* **THE PROBLEM**
The expected answer is the set of lines in the data below between the line holding "ACKNOWLEDGMENT" and the line holding "Hayek, F. 1960.", inclusive, written out exactly.

(Transcribed page contents)
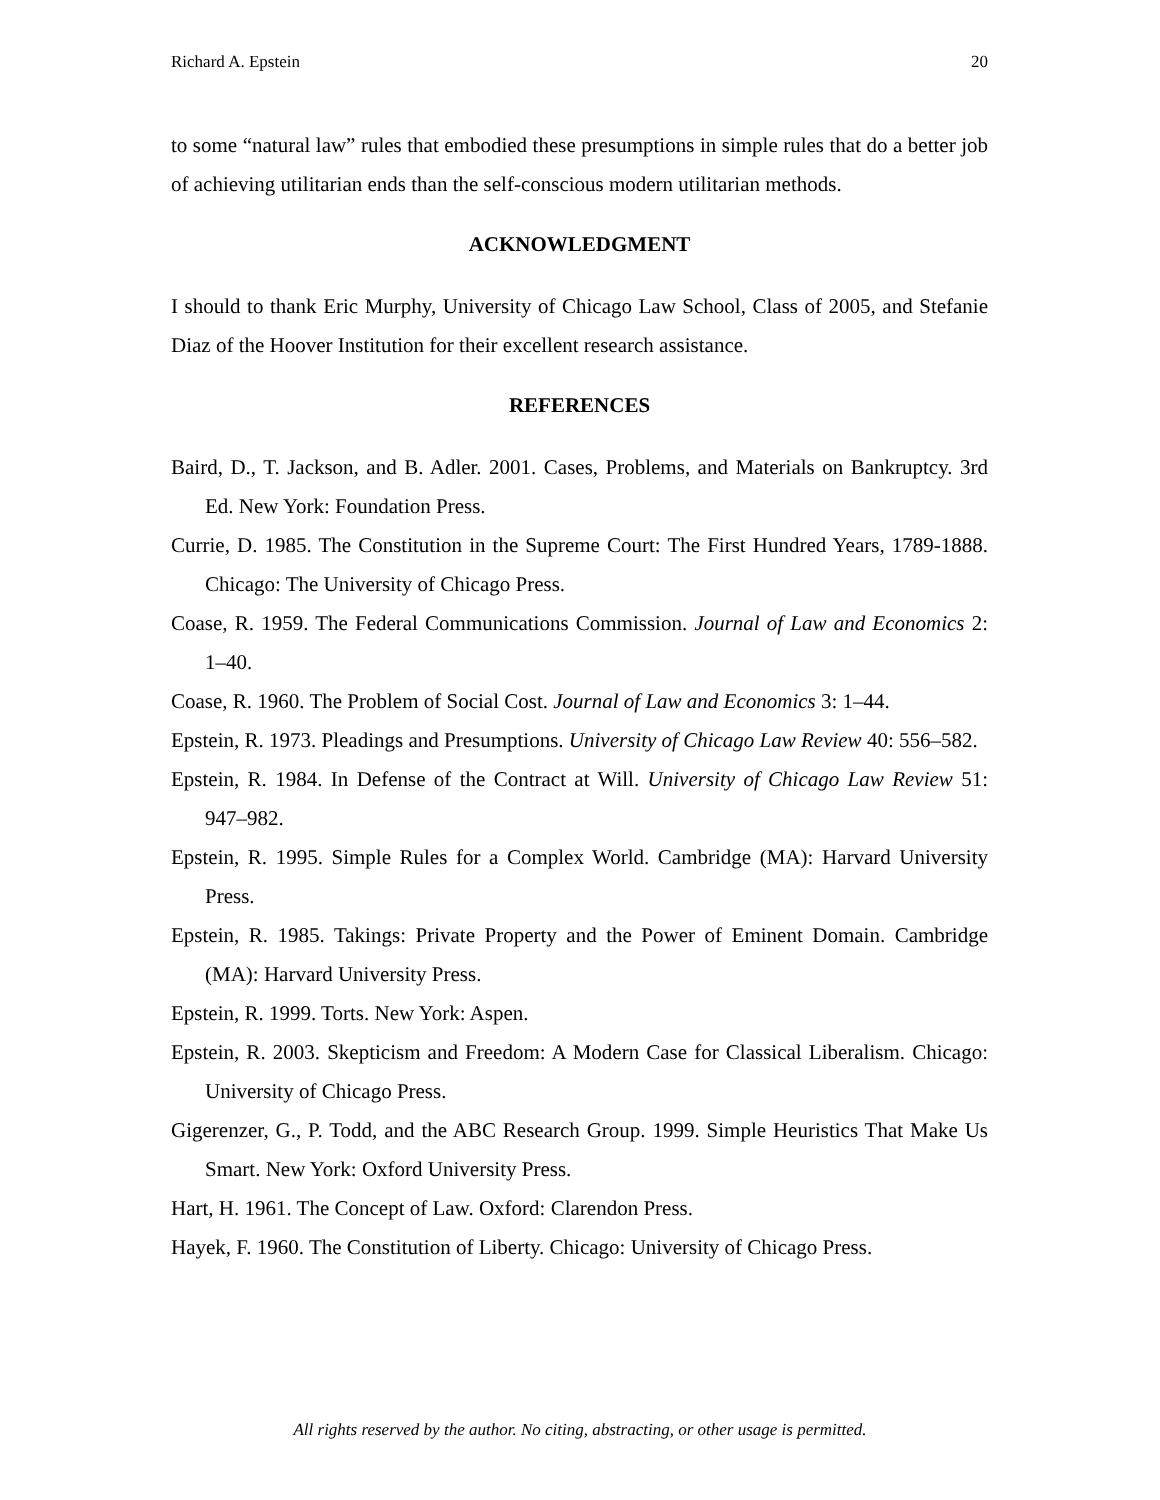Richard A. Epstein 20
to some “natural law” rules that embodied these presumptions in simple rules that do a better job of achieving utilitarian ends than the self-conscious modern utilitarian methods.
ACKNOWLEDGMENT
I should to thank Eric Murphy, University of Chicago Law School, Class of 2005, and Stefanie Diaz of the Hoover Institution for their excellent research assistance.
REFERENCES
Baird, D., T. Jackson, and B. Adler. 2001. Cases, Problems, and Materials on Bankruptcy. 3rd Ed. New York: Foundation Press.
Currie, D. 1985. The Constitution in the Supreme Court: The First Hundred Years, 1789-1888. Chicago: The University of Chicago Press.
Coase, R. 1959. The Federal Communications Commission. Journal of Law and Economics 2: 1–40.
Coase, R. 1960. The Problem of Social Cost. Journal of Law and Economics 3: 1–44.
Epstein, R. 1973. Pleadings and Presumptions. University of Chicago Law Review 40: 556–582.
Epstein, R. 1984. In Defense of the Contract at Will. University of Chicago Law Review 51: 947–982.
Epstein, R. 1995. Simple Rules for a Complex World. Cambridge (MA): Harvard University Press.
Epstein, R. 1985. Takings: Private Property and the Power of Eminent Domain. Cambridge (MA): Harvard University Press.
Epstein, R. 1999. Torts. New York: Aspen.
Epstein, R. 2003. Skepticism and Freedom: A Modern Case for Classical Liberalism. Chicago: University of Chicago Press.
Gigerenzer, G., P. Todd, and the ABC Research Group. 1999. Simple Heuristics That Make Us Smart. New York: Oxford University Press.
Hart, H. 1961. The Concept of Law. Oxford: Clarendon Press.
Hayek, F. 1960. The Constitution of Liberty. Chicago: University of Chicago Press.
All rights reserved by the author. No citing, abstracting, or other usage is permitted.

* **YOUR RESPONSE**
ACKNOWLEDGMENT
I should to thank Eric Murphy, University of Chicago Law School, Class of 2005, and Stefanie Diaz of the Hoover Institution for their excellent research assistance.
REFERENCES
Baird, D., T. Jackson, and B. Adler. 2001. Cases, Problems, and Materials on Bankruptcy. 3rd Ed. New York: Foundation Press.
Currie, D. 1985. The Constitution in the Supreme Court: The First Hundred Years, 1789-1888. Chicago: The University of Chicago Press.
Coase, R. 1959. The Federal Communications Commission. Journal of Law and Economics 2: 1–40.
Coase, R. 1960. The Problem of Social Cost. Journal of Law and Economics 3: 1–44.
Epstein, R. 1973. Pleadings and Presumptions. University of Chicago Law Review 40: 556–582.
Epstein, R. 1984. In Defense of the Contract at Will. University of Chicago Law Review 51: 947–982.
Epstein, R. 1995. Simple Rules for a Complex World. Cambridge (MA): Harvard University Press.
Epstein, R. 1985. Takings: Private Property and the Power of Eminent Domain. Cambridge (MA): Harvard University Press.
Epstein, R. 1999. Torts. New York: Aspen.
Epstein, R. 2003. Skepticism and Freedom: A Modern Case for Classical Liberalism. Chicago: University of Chicago Press.
Gigerenzer, G., P. Todd, and the ABC Research Group. 1999. Simple Heuristics That Make Us Smart. New York: Oxford University Press.
Hart, H. 1961. The Concept of Law. Oxford: Clarendon Press.
Hayek, F. 1960. The Constitution of Liberty. Chicago: University of Chicago Press.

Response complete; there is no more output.